- Task: Print every line of the rows below, reproducing each one character for character.

--- Supplied records Enclosed Below ---

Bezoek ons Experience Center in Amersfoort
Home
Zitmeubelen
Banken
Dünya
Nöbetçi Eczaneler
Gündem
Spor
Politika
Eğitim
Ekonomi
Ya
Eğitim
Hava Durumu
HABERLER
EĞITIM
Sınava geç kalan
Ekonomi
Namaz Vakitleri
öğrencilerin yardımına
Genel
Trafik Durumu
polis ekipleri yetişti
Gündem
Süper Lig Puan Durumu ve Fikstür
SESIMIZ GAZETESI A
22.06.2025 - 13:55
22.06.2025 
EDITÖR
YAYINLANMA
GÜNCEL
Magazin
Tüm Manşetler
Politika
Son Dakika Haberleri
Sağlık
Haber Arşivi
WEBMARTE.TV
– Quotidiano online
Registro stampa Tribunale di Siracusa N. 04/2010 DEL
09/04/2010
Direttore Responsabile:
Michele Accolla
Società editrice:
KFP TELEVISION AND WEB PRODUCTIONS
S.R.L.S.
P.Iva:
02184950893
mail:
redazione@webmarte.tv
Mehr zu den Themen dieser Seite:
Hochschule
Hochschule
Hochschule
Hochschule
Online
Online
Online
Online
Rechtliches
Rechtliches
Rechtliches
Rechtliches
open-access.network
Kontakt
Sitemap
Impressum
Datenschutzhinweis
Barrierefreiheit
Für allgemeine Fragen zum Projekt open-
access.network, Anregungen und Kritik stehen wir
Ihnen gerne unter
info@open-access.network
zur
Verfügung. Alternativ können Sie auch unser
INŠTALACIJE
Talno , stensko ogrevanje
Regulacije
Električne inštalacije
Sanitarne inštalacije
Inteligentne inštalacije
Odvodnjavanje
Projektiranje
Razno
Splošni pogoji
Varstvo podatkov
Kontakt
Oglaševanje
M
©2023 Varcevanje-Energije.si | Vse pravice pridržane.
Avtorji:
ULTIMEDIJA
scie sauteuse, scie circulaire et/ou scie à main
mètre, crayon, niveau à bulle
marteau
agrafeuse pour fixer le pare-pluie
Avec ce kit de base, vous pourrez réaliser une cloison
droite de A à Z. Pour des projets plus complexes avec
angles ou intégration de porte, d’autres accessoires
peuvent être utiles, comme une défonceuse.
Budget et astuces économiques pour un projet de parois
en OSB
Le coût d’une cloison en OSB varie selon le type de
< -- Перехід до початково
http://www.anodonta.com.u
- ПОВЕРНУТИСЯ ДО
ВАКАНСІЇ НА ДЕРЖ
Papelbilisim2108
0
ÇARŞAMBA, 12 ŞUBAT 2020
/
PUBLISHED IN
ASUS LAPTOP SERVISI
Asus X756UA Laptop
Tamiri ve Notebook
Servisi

--- End of Enclosed Supplied records ---

- Task response:
Bezoek ons Experience Center in Amersfoort
Home
Zitmeubelen
Banken
Dünya
Nöbetçi Eczaneler
Gündem
Spor
Politika
Eğitim
Ekonomi
Ya
Eğitim
Hava Durumu
HABERLER
EĞITIM
Sınava geç kalan
Ekonomi
Namaz Vakitleri
öğrencilerin yardımına
Genel
Trafik Durumu
polis ekipleri yetişti
Gündem
Süper Lig Puan Durumu ve Fikstür
SESIMIZ GAZETESI A
22.06.2025 - 13:55
22.06.2025 
EDITÖR
YAYINLANMA
GÜNCEL
Magazin
Tüm Manşetler
Politika
Son Dakika Haberleri
Sağlık
Haber Arşivi
WEBMARTE.TV
– Quotidiano online
Registro stampa Tribunale di Siracusa N. 04/2010 DEL
09/04/2010
Direttore Responsabile:
Michele Accolla
Società editrice:
KFP TELEVISION AND WEB PRODUCTIONS
S.R.L.S.
P.Iva:
02184950893
mail:
redazione@webmarte.tv
Mehr zu den Themen dieser Seite:
Hochschule
Hochschule
Hochschule
Hochschule
Online
Online
Online
Online
Rechtliches
Rechtliches
Rechtliches
Rechtliches
open-access.network
Kontakt
Sitemap
Impressum
Datenschutzhinweis
Barrierefreiheit
Für allgemeine Fragen zum Projekt open-
access.network, Anregungen und Kritik stehen wir
Ihnen gerne unter
info@open-access.network
zur
Verfügung. Alternativ können Sie auch unser
INŠTALACIJE
Talno , stensko ogrevanje
Regulacije
Električne inštalacije
Sanitarne inštalacije
Inteligentne inštalacije
Odvodnjavanje
Projektiranje
Razno
Splošni pogoji
Varstvo podatkov
Kontakt
Oglaševanje
M
©2023 Varcevanje-Energije.si | Vse pravice pridržane.
Avtorji:
ULTIMEDIJA
scie sauteuse, scie circulaire et/ou scie à main
mètre, crayon, niveau à bulle
marteau
agrafeuse pour fixer le pare-pluie
Avec ce kit de base, vous pourrez réaliser une cloison
droite de A à Z. Pour des projets plus complexes avec
angles ou intégration de porte, d’autres accessoires
peuvent être utiles, comme une défonceuse.
Budget et astuces économiques pour un projet de parois
en OSB
Le coût d’une cloison en OSB varie selon le type de
< -- Перехід до початково
http://www.anodonta.com.u
- ПОВЕРНУТИСЯ ДО
ВАКАНСІЇ НА ДЕРЖ
Papelbilisim2108
0
ÇARŞAMBA, 12 ŞUBAT 2020
/
PUBLISHED IN
ASUS LAPTOP SERVISI
Asus X756UA Laptop
Tamiri ve Notebook
Servisi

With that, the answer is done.